Le grand retour du « Nous »

Le "Nous" - l'expérience québécoise


Depuis le fameux discours de Jacques Parizeau au soir du référendum de 1995, le mot était presque devenu tabou dans les milieux péquistes. Ce mot, c’est « nous », quand il désigne la majorité francophone du Québec.

Juste avant de parler de « l’argent et des votes ethniques », M. Parizeau avait dit: « On va parler de nous ». Un « nous » qui a tout de suite été interprété par les adversaires du mouvement souverainiste comme l’expression d’un nationalisme ethnique et pas du tout inclusif.

Depuis, le PQ a tellement voulu faire oublier — on pourrait presque dire exorciser — ce discours, qu’il en a presque perdu son fonds de commerce, qui est la défense de la langue, de la culture française et de l’identité québécoise. Tant et si bien qu’aux dernières élections provinciales, c’est Mario Dumont et l’ADQ, entre autres grâce au dossier des accommodements raisonnables, qui ont eu l’air du grand défenseur de l’identité québécoise.

Ce n’était guère mieux au Bloc québécois, qui a tant peiné pour l’élection de quelques députés issus de l’immigration à Montréal, qu’il ne s’est rendu compte que trop tard qu’il était en train de perdre une dizaine de sièges dans la région de Québec.

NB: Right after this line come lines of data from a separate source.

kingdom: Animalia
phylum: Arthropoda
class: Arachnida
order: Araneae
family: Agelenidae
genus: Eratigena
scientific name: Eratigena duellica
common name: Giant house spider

Pauline Marois veut changer cette dynamique. D’abord, en cessant d’avoir peur.

« La majorité francophone au cœur de la nation »

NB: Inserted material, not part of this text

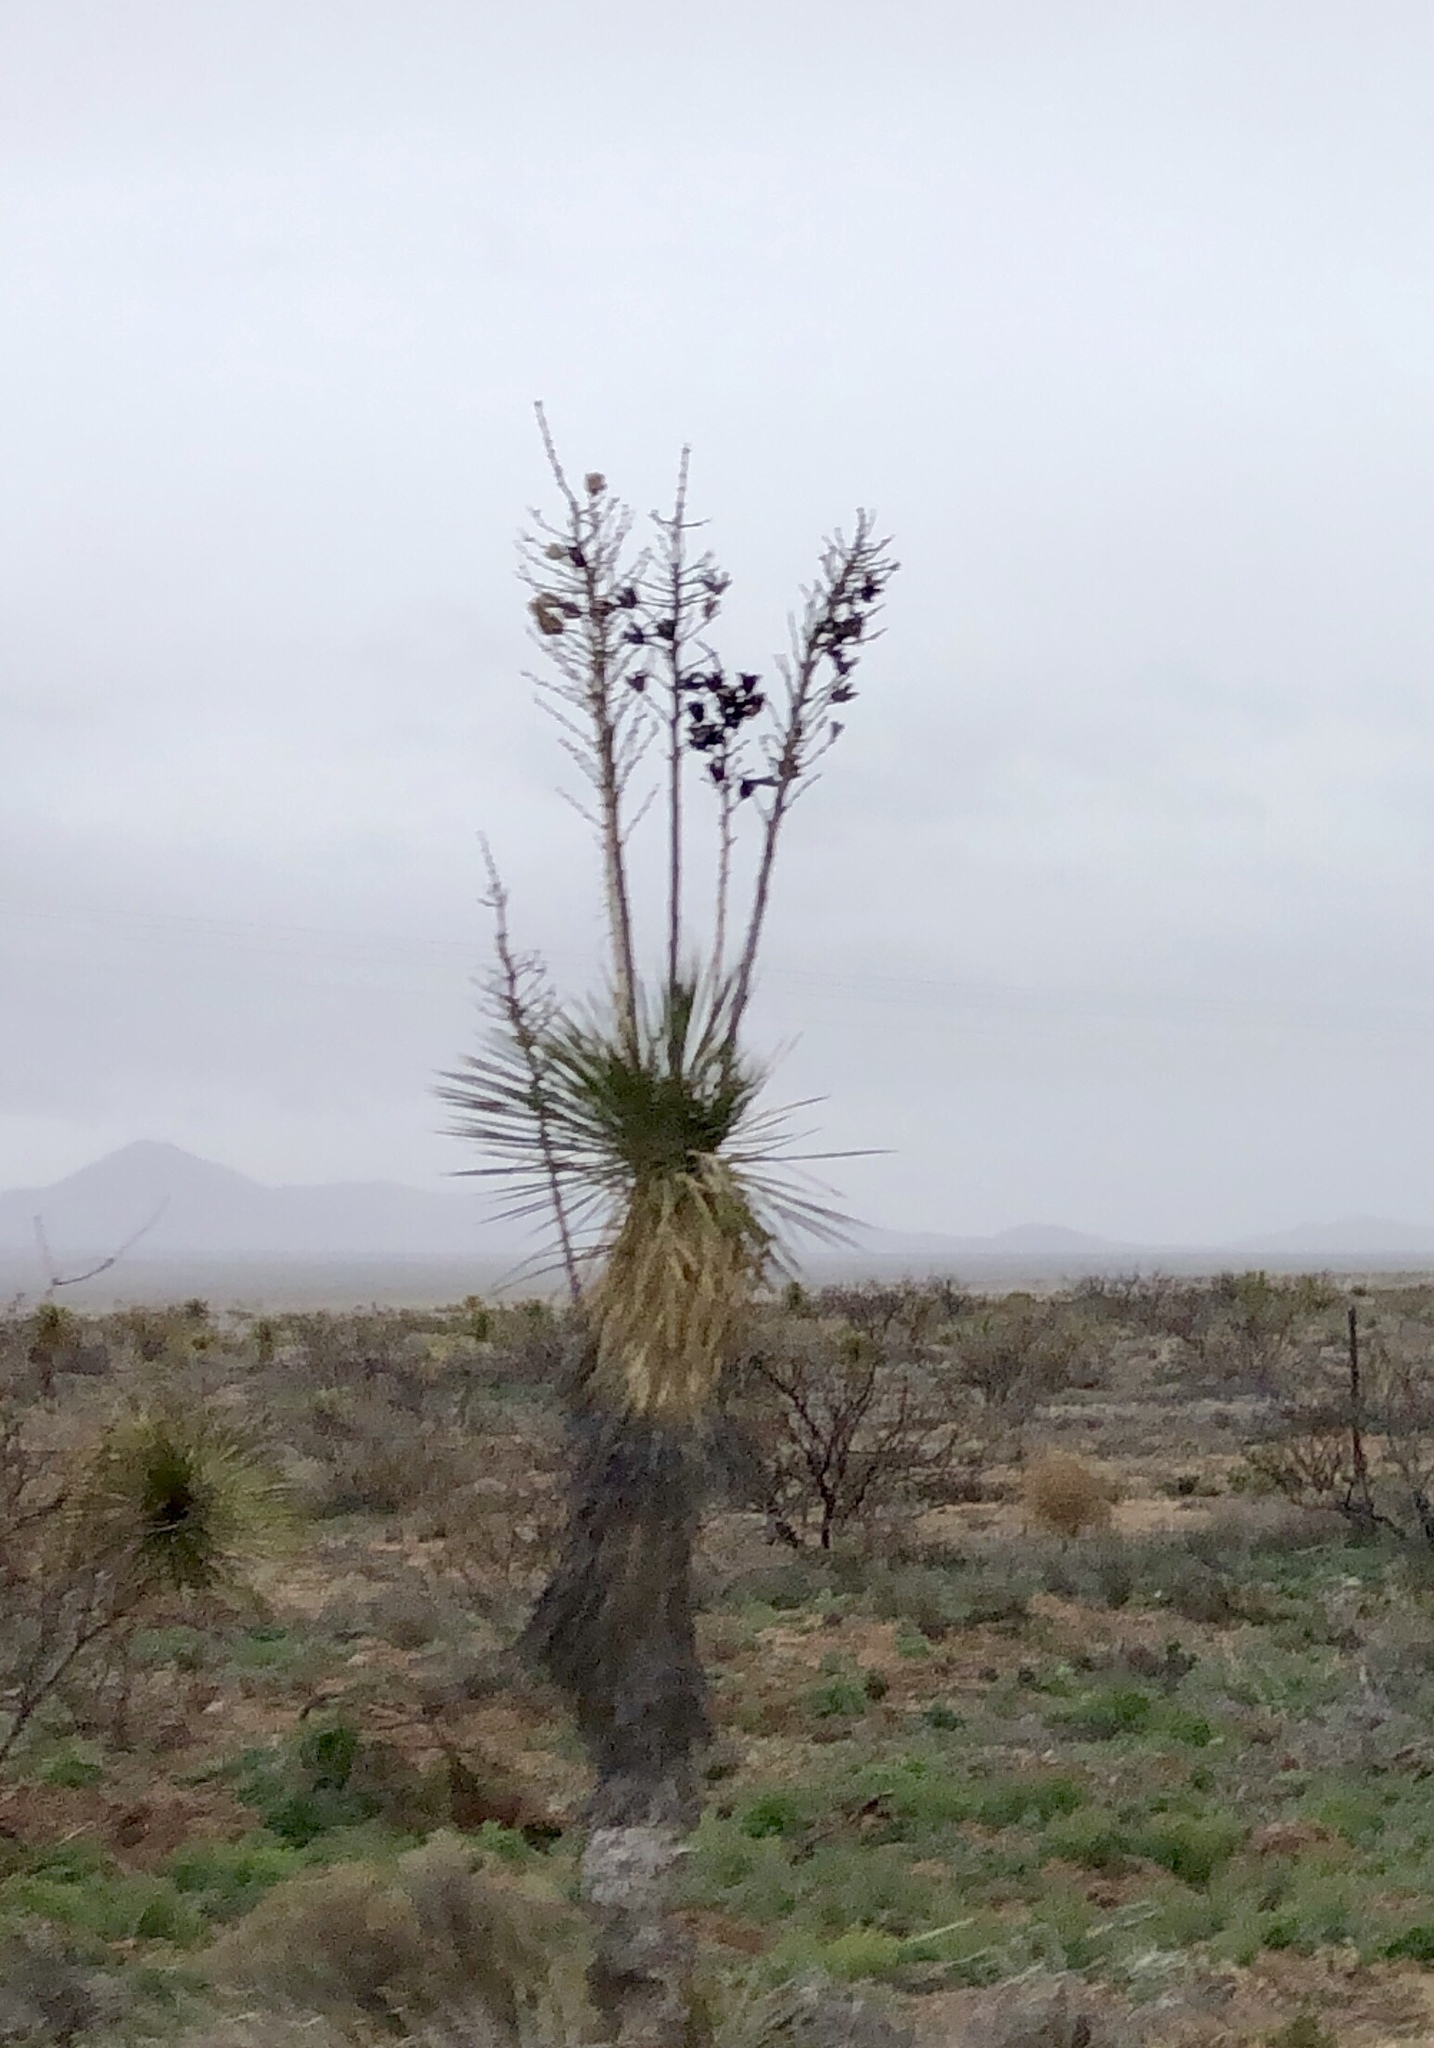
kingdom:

Les Québécois n’ont pas à prouver leur attachement aux valeurs démocratiques ou leur ouverture sur le monde, dit-elle. « Nous ne devons plus être gênés ou avoir peur de dire qu’au Québec, la majorité francophone veut être reconnue et qu’elle est au cœur de la nation », disait-elle, mercredi soir, lors de son assemblée d’investiture comme candidate dans Charlevoix.

Les nouveaux arrivants doivent savoir, disait aussi Mme Marois, qu’ils montent dans un train en marche. « Il n’est pas nécessaire d’être né ici pour faire partie de notre histoire », dit-elle, mais cela signifie aussi qu’il faut quand même monter dans le même train que tout le monde.

Voilà qui devrait rassurer bien des péquistes qui ne se reconnaissaient plus tellement dans le nationalisme civique ou territorial, sans aucune composante culturelle ou linguistique. Un nationalisme dans lequel le seul lien entre les Québécois aurait été d’envoyer des chèques à Revenu Québec.

Le problème, pour Mme Marois, c’est de savoir si cela sera assez pour maintenir la ferveur de ses militants.

Un problème de double discours?

Mercredi soir, dans Charlevoix, le député sortant, Rosaire Bertrand, a lourdement insisté, au moins une douzaine de fois, sur le fait qu’il cédait son siège à Mme Marois pour « faire du Québec un pays ». Les militants scandaient toujours: « On veut un pays », et ils applaudissaient à tout rompre chaque allusion à l’objectif de l’indépendance.

Mme Marois n’a pas eu trop de difficulté à faire adopter à son parti l’idée de rompre avec ce qu’elle appelle « l’obsession référendaire ». Mais les militants péquistes se contenteront-ils longtemps d’un vague discours qui parle de faire la souveraineté un de ces jours, quand les circonstances s’y prêteront?

À terme, Mme Marois risque de se retrouver avec un problème de double discours. L’un portant sur la gestion des affaires de l’État quand elle s’adresse aux citoyens en général, et l’autre portant sur la souveraineté quand elle parle à ses militants.

Pour les militants péquistes, en tout cas, il ne sera pas suffisant d’avoir un discours plus musclé que celui de Mario Dumont quand il faudra défendre l’identité québécoise.